• Records provided:
────────────────────
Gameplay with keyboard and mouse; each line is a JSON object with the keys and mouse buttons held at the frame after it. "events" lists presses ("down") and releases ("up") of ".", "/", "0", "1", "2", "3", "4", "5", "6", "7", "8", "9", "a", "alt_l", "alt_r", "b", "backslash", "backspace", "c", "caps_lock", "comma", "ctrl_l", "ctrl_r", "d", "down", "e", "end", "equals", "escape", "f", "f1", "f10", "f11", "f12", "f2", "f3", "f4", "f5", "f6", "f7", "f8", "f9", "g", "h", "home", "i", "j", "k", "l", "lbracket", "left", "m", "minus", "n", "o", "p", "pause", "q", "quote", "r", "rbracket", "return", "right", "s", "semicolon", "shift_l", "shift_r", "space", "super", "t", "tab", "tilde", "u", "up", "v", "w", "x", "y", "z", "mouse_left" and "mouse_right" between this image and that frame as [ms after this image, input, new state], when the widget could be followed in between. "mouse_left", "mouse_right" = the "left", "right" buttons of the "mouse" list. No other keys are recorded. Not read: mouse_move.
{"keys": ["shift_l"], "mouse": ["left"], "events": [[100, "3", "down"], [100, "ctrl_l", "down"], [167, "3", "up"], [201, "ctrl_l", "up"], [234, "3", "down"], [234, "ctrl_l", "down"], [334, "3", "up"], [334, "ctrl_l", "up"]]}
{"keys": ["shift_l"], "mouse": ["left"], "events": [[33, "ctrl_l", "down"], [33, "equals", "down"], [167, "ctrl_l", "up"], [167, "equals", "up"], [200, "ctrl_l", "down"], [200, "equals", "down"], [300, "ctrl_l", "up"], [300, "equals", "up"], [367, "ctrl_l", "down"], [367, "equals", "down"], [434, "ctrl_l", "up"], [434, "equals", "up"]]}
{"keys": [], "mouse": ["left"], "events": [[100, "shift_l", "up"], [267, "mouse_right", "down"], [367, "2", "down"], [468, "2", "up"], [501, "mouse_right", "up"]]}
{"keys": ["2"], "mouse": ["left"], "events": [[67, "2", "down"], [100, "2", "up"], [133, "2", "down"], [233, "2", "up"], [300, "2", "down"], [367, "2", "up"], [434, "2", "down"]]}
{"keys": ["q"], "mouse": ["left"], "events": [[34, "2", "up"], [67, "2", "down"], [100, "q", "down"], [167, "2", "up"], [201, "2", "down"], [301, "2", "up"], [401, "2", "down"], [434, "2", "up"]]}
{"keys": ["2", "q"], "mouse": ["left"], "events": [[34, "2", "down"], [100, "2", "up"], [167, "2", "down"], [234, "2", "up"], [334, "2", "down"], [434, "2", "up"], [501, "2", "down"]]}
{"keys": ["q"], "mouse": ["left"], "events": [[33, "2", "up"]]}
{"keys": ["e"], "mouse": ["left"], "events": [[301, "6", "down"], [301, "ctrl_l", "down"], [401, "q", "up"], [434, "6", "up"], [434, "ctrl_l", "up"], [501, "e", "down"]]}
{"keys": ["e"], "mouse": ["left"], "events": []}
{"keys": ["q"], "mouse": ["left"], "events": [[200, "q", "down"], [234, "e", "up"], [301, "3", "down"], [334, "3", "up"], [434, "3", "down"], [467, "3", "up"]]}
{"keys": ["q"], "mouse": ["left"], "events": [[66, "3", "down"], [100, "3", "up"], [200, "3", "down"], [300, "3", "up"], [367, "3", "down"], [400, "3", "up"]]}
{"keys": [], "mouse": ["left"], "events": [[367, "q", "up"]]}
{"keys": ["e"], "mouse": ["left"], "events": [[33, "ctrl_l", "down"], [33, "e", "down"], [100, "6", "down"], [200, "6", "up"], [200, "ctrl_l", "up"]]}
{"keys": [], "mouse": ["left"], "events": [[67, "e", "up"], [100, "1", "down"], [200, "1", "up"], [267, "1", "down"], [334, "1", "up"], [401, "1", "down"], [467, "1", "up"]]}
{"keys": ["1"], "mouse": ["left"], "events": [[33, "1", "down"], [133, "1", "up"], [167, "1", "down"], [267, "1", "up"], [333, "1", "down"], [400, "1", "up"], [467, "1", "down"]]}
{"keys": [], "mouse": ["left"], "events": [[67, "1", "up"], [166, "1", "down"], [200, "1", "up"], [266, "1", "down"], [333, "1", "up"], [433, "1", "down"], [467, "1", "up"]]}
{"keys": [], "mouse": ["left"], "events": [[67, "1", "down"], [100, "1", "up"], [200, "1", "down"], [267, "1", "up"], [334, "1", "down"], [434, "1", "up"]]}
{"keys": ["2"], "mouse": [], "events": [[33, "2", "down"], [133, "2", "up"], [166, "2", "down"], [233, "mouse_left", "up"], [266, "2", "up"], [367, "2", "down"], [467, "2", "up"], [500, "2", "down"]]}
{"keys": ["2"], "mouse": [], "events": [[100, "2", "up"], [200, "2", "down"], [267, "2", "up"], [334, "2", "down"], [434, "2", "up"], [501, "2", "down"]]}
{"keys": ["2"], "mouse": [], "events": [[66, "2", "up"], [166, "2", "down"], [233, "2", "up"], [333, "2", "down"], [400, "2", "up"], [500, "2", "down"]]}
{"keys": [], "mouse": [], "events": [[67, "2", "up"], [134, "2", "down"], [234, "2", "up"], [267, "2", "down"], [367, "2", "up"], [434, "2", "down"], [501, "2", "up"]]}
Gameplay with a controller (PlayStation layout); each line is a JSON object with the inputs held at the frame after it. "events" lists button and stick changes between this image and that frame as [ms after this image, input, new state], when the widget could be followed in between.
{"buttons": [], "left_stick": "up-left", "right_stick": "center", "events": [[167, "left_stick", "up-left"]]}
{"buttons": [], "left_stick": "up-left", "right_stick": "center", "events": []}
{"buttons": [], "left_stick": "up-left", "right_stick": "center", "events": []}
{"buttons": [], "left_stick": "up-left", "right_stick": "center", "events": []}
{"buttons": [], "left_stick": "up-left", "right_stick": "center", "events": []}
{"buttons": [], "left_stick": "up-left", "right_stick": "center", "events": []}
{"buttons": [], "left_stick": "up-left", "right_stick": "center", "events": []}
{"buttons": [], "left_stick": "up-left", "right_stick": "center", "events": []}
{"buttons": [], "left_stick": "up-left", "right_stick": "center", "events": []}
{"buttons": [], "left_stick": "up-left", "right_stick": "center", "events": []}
────────────────────
The reply must repeat all of the records precisely.

• Exercise solution:
Gameplay with keyboard and mouse; each line is a JSON object with the keys and mouse buttons held at the frame after it. "events" lists presses ("down") and releases ("up") of ".", "/", "0", "1", "2", "3", "4", "5", "6", "7", "8", "9", "a", "alt_l", "alt_r", "b", "backslash", "backspace", "c", "caps_lock", "comma", "ctrl_l", "ctrl_r", "d", "down", "e", "end", "equals", "escape", "f", "f1", "f10", "f11", "f12", "f2", "f3", "f4", "f5", "f6", "f7", "f8", "f9", "g", "h", "home", "i", "j", "k", "l", "lbracket", "left", "m", "minus", "n", "o", "p", "pause", "q", "quote", "r", "rbracket", "return", "right", "s", "semicolon", "shift_l", "shift_r", "space", "super", "t", "tab", "tilde", "u", "up", "v", "w", "x", "y", "z", "mouse_left" and "mouse_right" between this image and that frame as [ms after this image, input, new state], when the widget could be followed in between. "mouse_left", "mouse_right" = the "left", "right" buttons of the "mouse" list. No other keys are recorded. Not read: mouse_move.
{"keys": ["shift_l"], "mouse": ["left"], "events": [[100, "3", "down"], [100, "ctrl_l", "down"], [167, "3", "up"], [201, "ctrl_l", "up"], [234, "3", "down"], [234, "ctrl_l", "down"], [334, "3", "up"], [334, "ctrl_l", "up"]]}
{"keys": ["shift_l"], "mouse": ["left"], "events": [[33, "ctrl_l", "down"], [33, "equals", "down"], [167, "ctrl_l", "up"], [167, "equals", "up"], [200, "ctrl_l", "down"], [200, "equals", "down"], [300, "ctrl_l", "up"], [300, "equals", "up"], [367, "ctrl_l", "down"], [367, "equals", "down"], [434, "ctrl_l", "up"], [434, "equals", "up"]]}
{"keys": [], "mouse": ["left"], "events": [[100, "shift_l", "up"], [267, "mouse_right", "down"], [367, "2", "down"], [468, "2", "up"], [501, "mouse_right", "up"]]}
{"keys": ["2"], "mouse": ["left"], "events": [[67, "2", "down"], [100, "2", "up"], [133, "2", "down"], [233, "2", "up"], [300, "2", "down"], [367, "2", "up"], [434, "2", "down"]]}
{"keys": ["q"], "mouse": ["left"], "events": [[34, "2", "up"], [67, "2", "down"], [100, "q", "down"], [167, "2", "up"], [201, "2", "down"], [301, "2", "up"], [401, "2", "down"], [434, "2", "up"]]}
{"keys": ["2", "q"], "mouse": ["left"], "events": [[34, "2", "down"], [100, "2", "up"], [167, "2", "down"], [234, "2", "up"], [334, "2", "down"], [434, "2", "up"], [501, "2", "down"]]}
{"keys": ["q"], "mouse": ["left"], "events": [[33, "2", "up"]]}
{"keys": ["e"], "mouse": ["left"], "events": [[301, "6", "down"], [301, "ctrl_l", "down"], [401, "q", "up"], [434, "6", "up"], [434, "ctrl_l", "up"], [501, "e", "down"]]}
{"keys": ["e"], "mouse": ["left"], "events": []}
{"keys": ["q"], "mouse": ["left"], "events": [[200, "q", "down"], [234, "e", "up"], [301, "3", "down"], [334, "3", "up"], [434, "3", "down"], [467, "3", "up"]]}
{"keys": ["q"], "mouse": ["left"], "events": [[66, "3", "down"], [100, "3", "up"], [200, "3", "down"], [300, "3", "up"], [367, "3", "down"], [400, "3", "up"]]}
{"keys": [], "mouse": ["left"], "events": [[367, "q", "up"]]}
{"keys": ["e"], "mouse": ["left"], "events": [[33, "ctrl_l", "down"], [33, "e", "down"], [100, "6", "down"], [200, "6", "up"], [200, "ctrl_l", "up"]]}
{"keys": [], "mouse": ["left"], "events": [[67, "e", "up"], [100, "1", "down"], [200, "1", "up"], [267, "1", "down"], [334, "1", "up"], [401, "1", "down"], [467, "1", "up"]]}
{"keys": ["1"], "mouse": ["left"], "events": [[33, "1", "down"], [133, "1", "up"], [167, "1", "down"], [267, "1", "up"], [333, "1", "down"], [400, "1", "up"], [467, "1", "down"]]}
{"keys": [], "mouse": ["left"], "events": [[67, "1", "up"], [166, "1", "down"], [200, "1", "up"], [266, "1", "down"], [333, "1", "up"], [433, "1", "down"], [467, "1", "up"]]}
{"keys": [], "mouse": ["left"], "events": [[67, "1", "down"], [100, "1", "up"], [200, "1", "down"], [267, "1", "up"], [334, "1", "down"], [434, "1", "up"]]}
{"keys": ["2"], "mouse": [], "events": [[33, "2", "down"], [133, "2", "up"], [166, "2", "down"], [233, "mouse_left", "up"], [266, "2", "up"], [367, "2", "down"], [467, "2", "up"], [500, "2", "down"]]}
{"keys": ["2"], "mouse": [], "events": [[100, "2", "up"], [200, "2", "down"], [267, "2", "up"], [334, "2", "down"], [434, "2", "up"], [501, "2", "down"]]}
{"keys": ["2"], "mouse": [], "events": [[66, "2", "up"], [166, "2", "down"], [233, "2", "up"], [333, "2", "down"], [400, "2", "up"], [500, "2", "down"]]}
{"keys": [], "mouse": [], "events": [[67, "2", "up"], [134, "2", "down"], [234, "2", "up"], [267, "2", "down"], [367, "2", "up"], [434, "2", "down"], [501, "2", "up"]]}
Gameplay with a controller (PlayStation layout); each line is a JSON object with the inputs held at the frame after it. "events" lists button and stick changes between this image and that frame as [ms after this image, input, new state], when the widget could be followed in between.
{"buttons": [], "left_stick": "up-left", "right_stick": "center", "events": [[167, "left_stick", "up-left"]]}
{"buttons": [], "left_stick": "up-left", "right_stick": "center", "events": []}
{"buttons": [], "left_stick": "up-left", "right_stick": "center", "events": []}
{"buttons": [], "left_stick": "up-left", "right_stick": "center", "events": []}
{"buttons": [], "left_stick": "up-left", "right_stick": "center", "events": []}
{"buttons": [], "left_stick": "up-left", "right_stick": "center", "events": []}
{"buttons": [], "left_stick": "up-left", "right_stick": "center", "events": []}
{"buttons": [], "left_stick": "up-left", "right_stick": "center", "events": []}
{"buttons": [], "left_stick": "up-left", "right_stick": "center", "events": []}
{"buttons": [], "left_stick": "up-left", "right_stick": "center", "events": []}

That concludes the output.